* TEXTAUSZUG:

________

JAMES BLAKE / Overgrown

Neulich lief auf der Arbeit im Radio ein Dubstep-Stück, welches mich sehr an James Blake erinnerte. Mein Kollegin, die im gleichen Raum arbeitete, fragte, ob das Stück hängt? "Es hört sich irgendwie defekt an", und ob ich das bitte leiser oder ausmachen könne. Auf der anderen Seite werfen mir Blake-Hasser aber auch immer wieder vor, dass der britische Knabe doch Fahrstuhlmusik für Mädchen mache.

Klar ist also, dass James Blake in höchstem Maße polarisiert. Entweder man liebt ihn und seine Klangphilosophie oder man hasst beides. Meine Wenigkeit gehört definitiv zu den glühenden Verehrern des ausgebildeten Pianisten, der bereits mit 6 Jahren mit dem Klavierspielen begann.

________

* AUFGEFÜHRTE DATENSÄTZE:
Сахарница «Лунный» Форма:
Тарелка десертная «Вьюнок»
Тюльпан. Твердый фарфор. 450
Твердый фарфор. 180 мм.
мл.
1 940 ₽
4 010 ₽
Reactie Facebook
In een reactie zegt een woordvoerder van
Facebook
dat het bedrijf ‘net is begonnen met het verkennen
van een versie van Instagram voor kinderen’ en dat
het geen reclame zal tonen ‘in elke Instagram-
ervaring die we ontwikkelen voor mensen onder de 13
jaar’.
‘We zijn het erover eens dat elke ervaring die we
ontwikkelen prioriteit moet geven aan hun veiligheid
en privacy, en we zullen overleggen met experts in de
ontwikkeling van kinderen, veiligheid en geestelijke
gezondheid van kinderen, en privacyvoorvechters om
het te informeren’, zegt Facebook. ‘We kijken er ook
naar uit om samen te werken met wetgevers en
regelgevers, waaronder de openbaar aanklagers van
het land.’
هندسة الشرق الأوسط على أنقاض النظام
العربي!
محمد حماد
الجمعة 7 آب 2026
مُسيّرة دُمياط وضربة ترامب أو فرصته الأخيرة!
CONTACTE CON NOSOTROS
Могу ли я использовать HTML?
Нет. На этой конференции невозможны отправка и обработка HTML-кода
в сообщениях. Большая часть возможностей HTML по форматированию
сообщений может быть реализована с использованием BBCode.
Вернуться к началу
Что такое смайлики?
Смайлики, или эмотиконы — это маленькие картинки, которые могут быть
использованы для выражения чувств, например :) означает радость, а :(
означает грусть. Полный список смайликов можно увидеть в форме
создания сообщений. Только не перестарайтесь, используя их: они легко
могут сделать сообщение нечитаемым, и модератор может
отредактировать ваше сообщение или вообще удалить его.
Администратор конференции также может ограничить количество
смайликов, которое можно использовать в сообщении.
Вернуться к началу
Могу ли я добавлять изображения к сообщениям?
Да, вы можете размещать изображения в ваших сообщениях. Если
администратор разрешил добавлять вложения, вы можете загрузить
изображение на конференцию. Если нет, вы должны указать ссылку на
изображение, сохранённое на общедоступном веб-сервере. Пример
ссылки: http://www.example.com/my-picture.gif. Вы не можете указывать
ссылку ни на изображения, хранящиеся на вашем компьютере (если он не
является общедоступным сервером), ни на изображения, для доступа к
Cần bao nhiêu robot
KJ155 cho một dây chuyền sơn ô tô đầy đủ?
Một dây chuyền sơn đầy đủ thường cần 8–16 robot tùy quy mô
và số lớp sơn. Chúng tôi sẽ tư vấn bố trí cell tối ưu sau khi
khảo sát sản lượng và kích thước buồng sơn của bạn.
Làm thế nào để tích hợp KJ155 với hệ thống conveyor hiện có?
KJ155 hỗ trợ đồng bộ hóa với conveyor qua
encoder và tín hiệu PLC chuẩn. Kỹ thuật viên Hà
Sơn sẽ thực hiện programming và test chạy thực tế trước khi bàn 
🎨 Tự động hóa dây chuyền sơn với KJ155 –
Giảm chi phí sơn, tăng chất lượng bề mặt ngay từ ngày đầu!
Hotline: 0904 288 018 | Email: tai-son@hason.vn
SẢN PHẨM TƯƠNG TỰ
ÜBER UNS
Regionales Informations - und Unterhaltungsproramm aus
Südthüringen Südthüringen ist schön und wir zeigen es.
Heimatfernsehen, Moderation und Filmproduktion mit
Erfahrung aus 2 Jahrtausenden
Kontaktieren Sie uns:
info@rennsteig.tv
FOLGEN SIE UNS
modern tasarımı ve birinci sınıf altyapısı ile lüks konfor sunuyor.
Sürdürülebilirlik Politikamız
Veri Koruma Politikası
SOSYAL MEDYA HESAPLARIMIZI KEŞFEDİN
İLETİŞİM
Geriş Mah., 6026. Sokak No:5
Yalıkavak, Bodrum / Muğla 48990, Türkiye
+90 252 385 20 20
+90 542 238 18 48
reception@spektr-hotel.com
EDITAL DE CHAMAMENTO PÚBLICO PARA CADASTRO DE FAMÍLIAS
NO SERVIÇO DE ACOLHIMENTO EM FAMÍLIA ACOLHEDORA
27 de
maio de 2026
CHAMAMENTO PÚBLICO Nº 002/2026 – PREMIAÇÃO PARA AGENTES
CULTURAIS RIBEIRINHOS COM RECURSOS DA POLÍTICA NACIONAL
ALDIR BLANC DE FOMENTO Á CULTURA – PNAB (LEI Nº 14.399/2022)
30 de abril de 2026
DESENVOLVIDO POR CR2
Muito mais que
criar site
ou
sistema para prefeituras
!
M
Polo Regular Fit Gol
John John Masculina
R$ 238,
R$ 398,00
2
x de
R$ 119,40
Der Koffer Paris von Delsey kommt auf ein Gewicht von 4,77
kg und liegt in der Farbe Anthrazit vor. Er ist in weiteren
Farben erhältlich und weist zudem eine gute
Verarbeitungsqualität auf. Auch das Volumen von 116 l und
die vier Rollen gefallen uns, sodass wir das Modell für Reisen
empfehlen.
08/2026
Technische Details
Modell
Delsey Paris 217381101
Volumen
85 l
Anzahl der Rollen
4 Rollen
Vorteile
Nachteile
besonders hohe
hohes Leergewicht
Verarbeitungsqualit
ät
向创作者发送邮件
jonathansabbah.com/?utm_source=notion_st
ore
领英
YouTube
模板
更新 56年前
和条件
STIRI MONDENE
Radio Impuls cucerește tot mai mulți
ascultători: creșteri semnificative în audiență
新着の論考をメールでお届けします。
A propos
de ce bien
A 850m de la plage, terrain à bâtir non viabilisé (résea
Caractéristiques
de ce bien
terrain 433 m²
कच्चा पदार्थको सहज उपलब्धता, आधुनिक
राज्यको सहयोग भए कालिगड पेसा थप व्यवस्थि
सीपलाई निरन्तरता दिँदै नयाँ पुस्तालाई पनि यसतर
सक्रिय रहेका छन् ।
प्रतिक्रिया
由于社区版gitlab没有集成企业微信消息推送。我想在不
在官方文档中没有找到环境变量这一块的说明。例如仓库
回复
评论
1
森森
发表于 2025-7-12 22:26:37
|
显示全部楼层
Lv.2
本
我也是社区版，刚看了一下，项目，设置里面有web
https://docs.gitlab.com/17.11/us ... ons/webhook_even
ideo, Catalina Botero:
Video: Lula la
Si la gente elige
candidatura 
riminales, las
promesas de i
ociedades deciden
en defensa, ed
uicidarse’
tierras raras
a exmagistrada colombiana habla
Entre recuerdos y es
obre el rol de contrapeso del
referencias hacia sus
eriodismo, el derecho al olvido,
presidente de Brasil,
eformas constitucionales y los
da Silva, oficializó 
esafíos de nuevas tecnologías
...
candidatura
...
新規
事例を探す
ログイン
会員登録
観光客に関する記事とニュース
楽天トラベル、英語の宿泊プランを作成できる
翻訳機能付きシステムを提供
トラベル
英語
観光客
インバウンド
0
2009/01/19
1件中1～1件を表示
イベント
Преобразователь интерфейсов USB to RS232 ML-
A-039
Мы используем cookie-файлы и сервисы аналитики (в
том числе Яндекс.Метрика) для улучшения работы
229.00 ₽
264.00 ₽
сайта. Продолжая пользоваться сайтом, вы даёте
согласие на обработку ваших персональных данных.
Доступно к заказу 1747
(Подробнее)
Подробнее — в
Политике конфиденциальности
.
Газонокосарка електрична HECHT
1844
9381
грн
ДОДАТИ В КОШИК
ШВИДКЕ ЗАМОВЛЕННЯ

________

* AUFGABENSTELLUNG:
Schreiben Sie aus dem Text über James Blake die Passage von "Klar ist also, dass" bis einschließlich "dem Klavierspielen begann." wortgetreu ab. Die Datensätze sind eigenständiges Material, das mit dem Text über James Blake nicht zusammenhängt.

* LÖSUNG:
Klar ist also, dass James Blake in höchstem Maße polarisiert. Entweder man liebt ihn und seine Klangphilosophie oder man hasst beides. Meine Wenigkeit gehört definitiv zu den glühenden Verehrern des ausgebildeten Pianisten, der bereits mit 6 Jahren mit dem Klavierspielen begann.